**The exercise:**
Copy out every line of the material below word for word, leaving out the pictures.

**Records:**
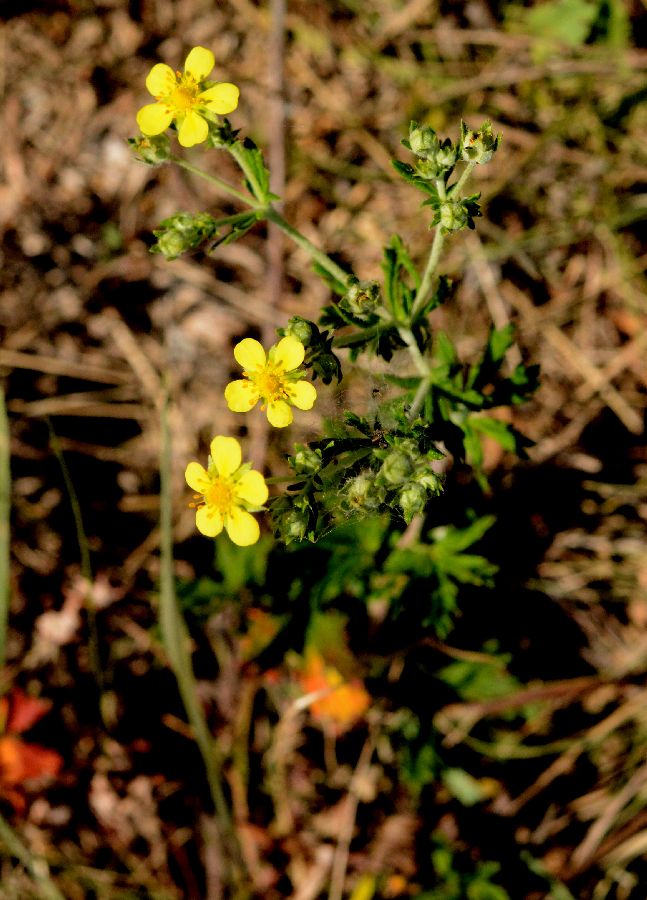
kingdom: Plantae
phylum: Tracheophyta
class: Magnoliopsida
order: Rosales
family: Rosaceae
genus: Potentilla
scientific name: Potentilla argentea
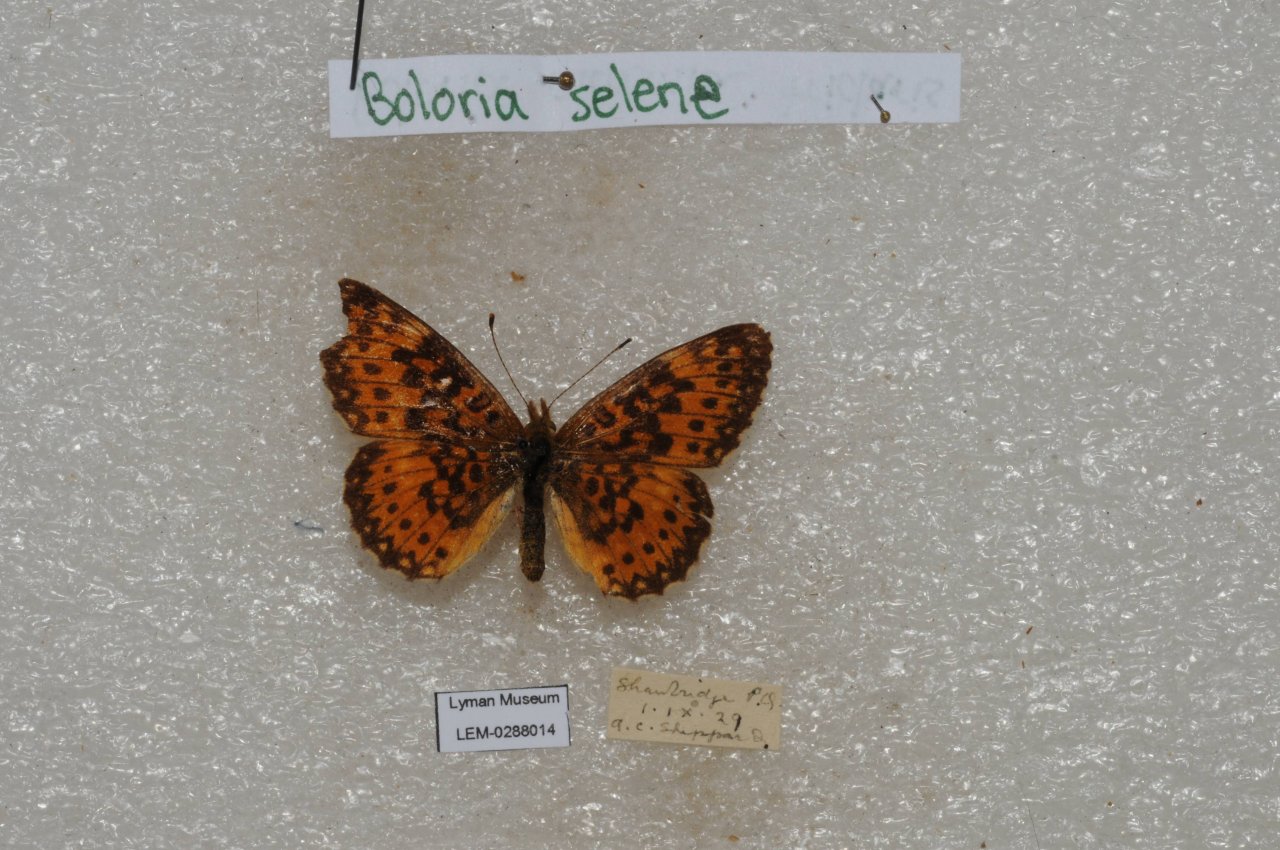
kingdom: Animalia
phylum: Arthropoda
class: Insecta
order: Lepidoptera
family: Nymphalidae
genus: Boloria
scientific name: Boloria selene
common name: Silver-bordered Fritillary
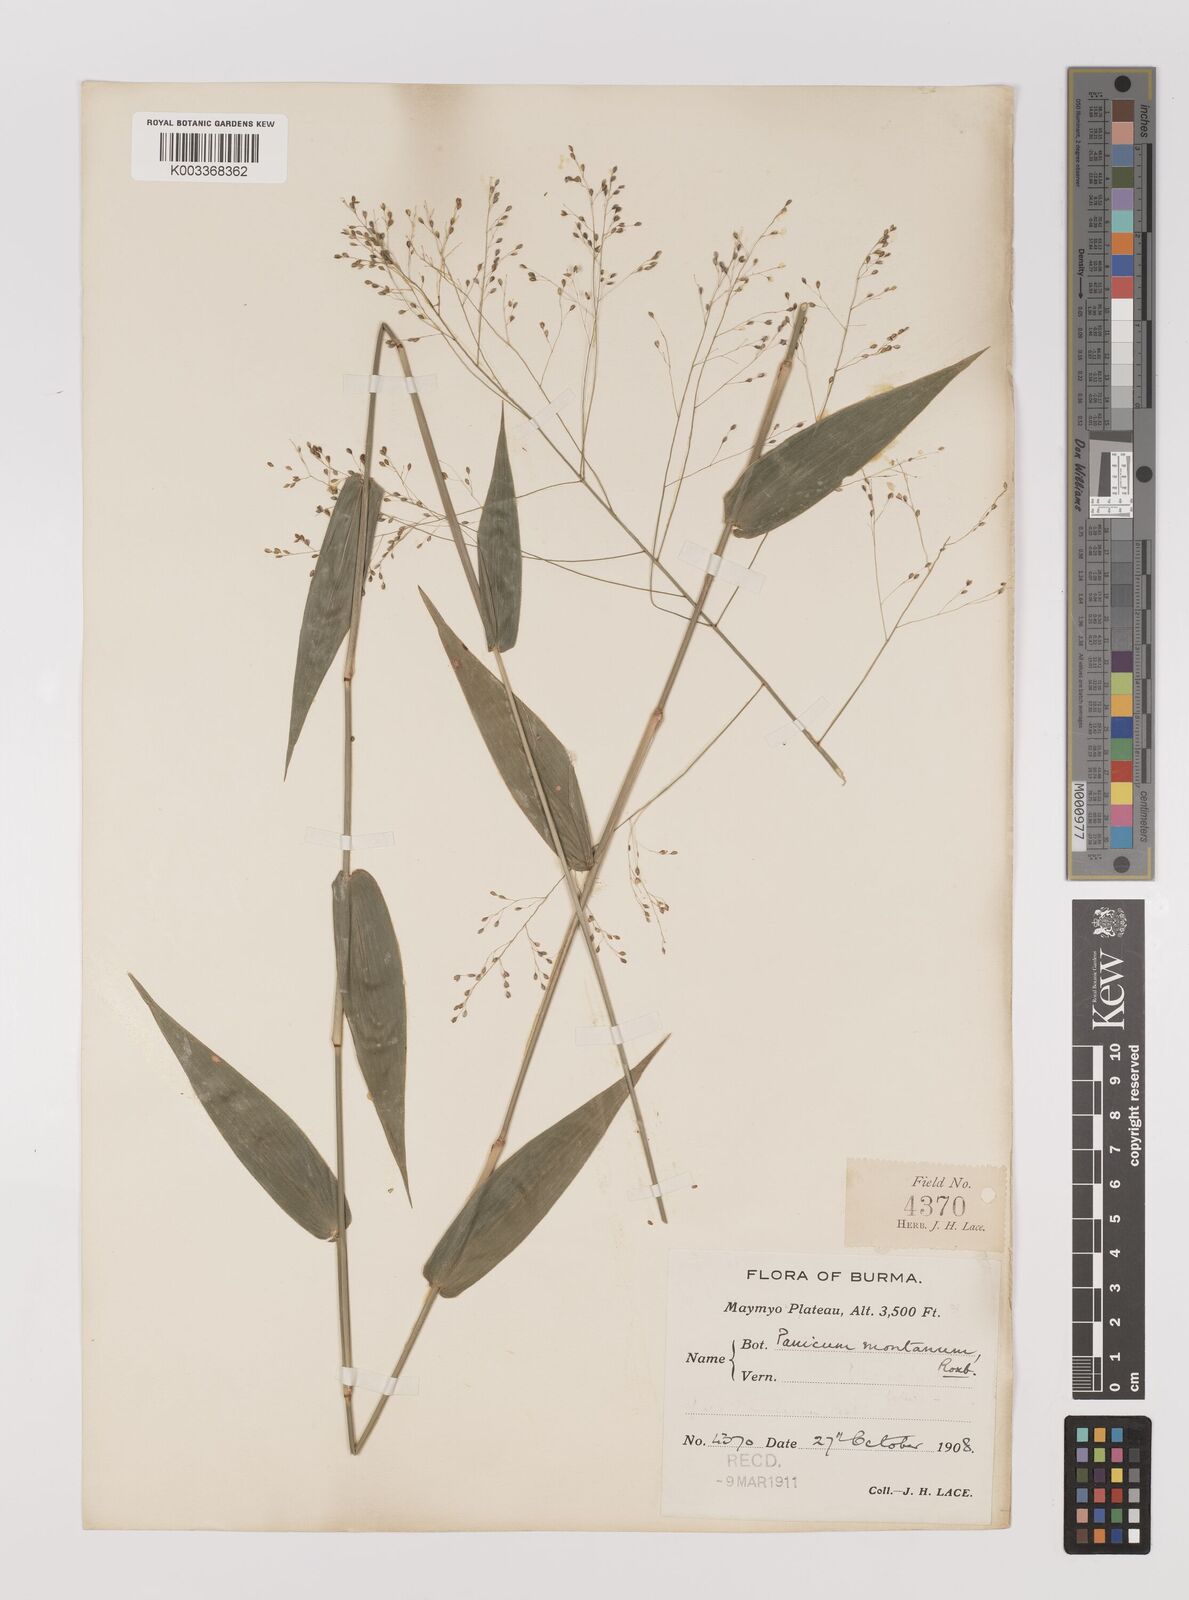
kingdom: Plantae
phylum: Tracheophyta
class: Liliopsida
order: Poales
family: Poaceae
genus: Panicum
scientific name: Panicum notatum
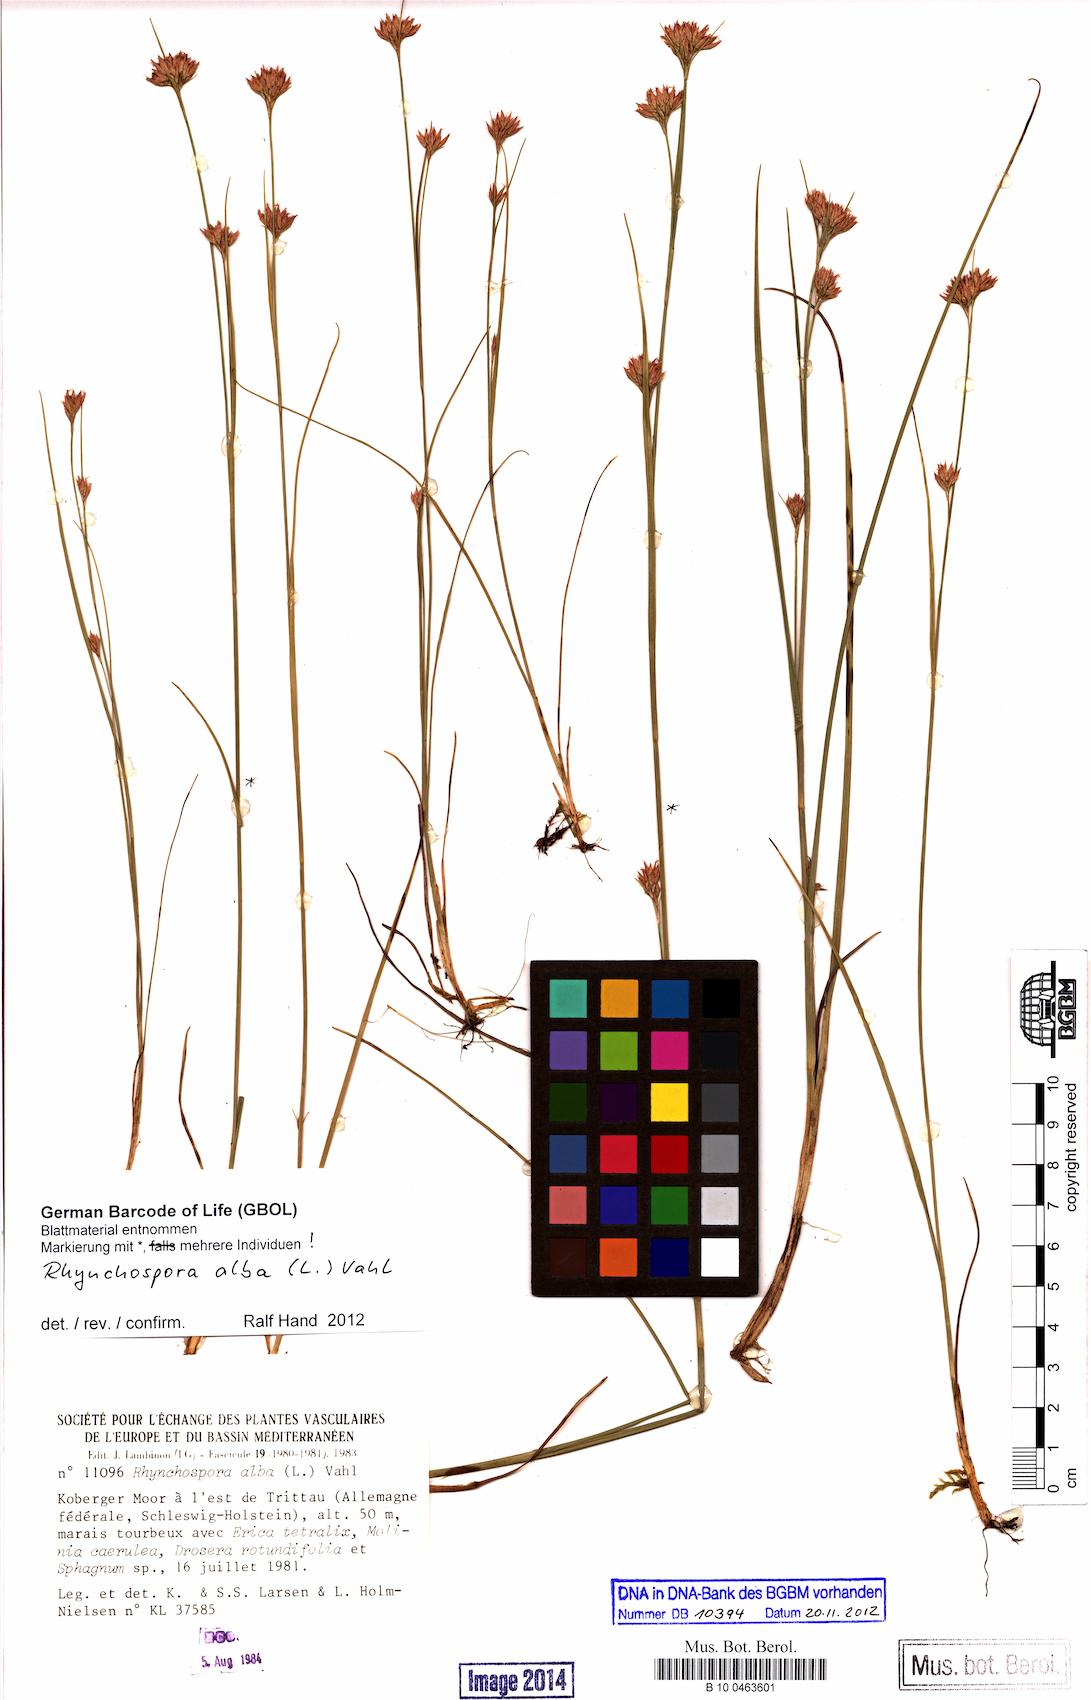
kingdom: Plantae
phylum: Tracheophyta
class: Liliopsida
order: Poales
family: Cyperaceae
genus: Rhynchospora
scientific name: Rhynchospora alba
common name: White beak-sedge
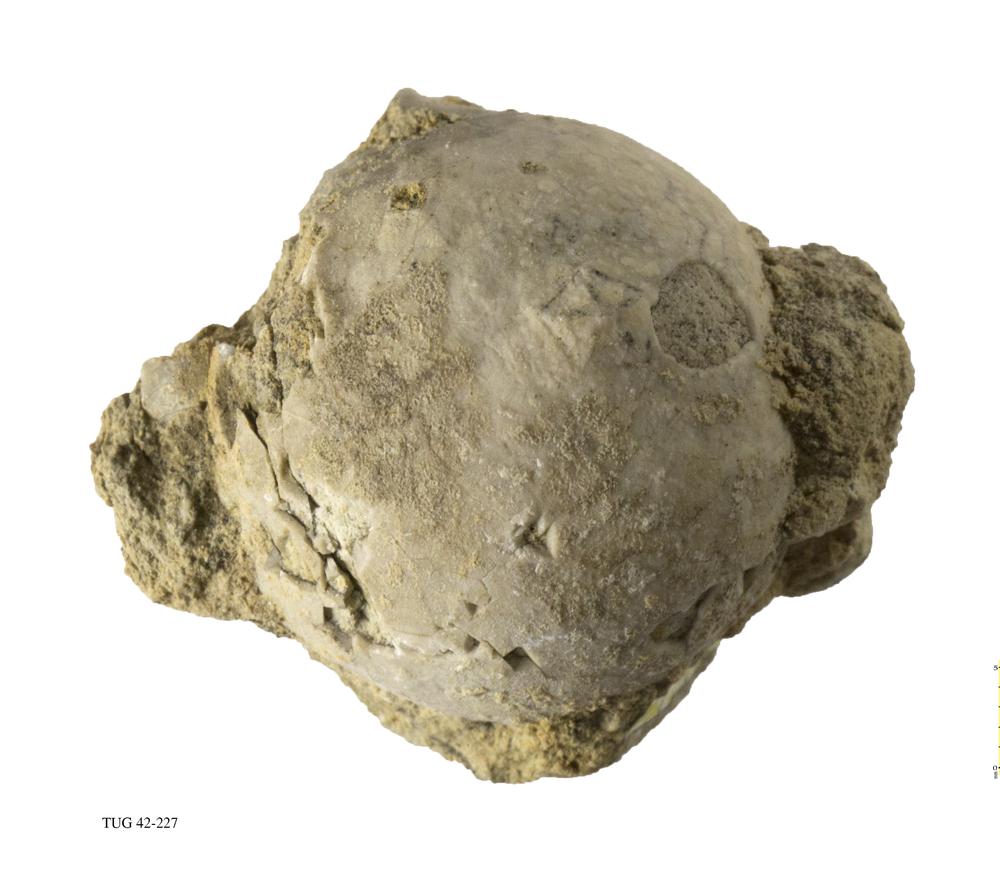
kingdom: Animalia
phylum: Echinodermata
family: Echinosphaeritidae
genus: Echinosphaerites
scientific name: Echinosphaerites Echinus aurantium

**Output of the exercise:**
kingdom: Plantae
phylum: Tracheophyta
class: Magnoliopsida
order: Rosales
family: Rosaceae
genus: Potentilla
scientific name: Potentilla argentea
kingdom: Animalia
phylum: Arthropoda
class: Insecta
order: Lepidoptera
family: Nymphalidae
genus: Boloria
scientific name: Boloria selene
common name: Silver-bordered Fritillary
kingdom: Plantae
phylum: Tracheophyta
class: Liliopsida
order: Poales
family: Poaceae
genus: Panicum
scientific name: Panicum notatum
kingdom: Plantae
phylum: Tracheophyta
class: Liliopsida
order: Poales
family: Cyperaceae
genus: Rhynchospora
scientific name: Rhynchospora alba
common name: White beak-sedge
kingdom: Animalia
phylum: Echinodermata
family: Echinosphaeritidae
genus: Echinosphaerites
scientific name: Echinosphaerites Echinus aurantium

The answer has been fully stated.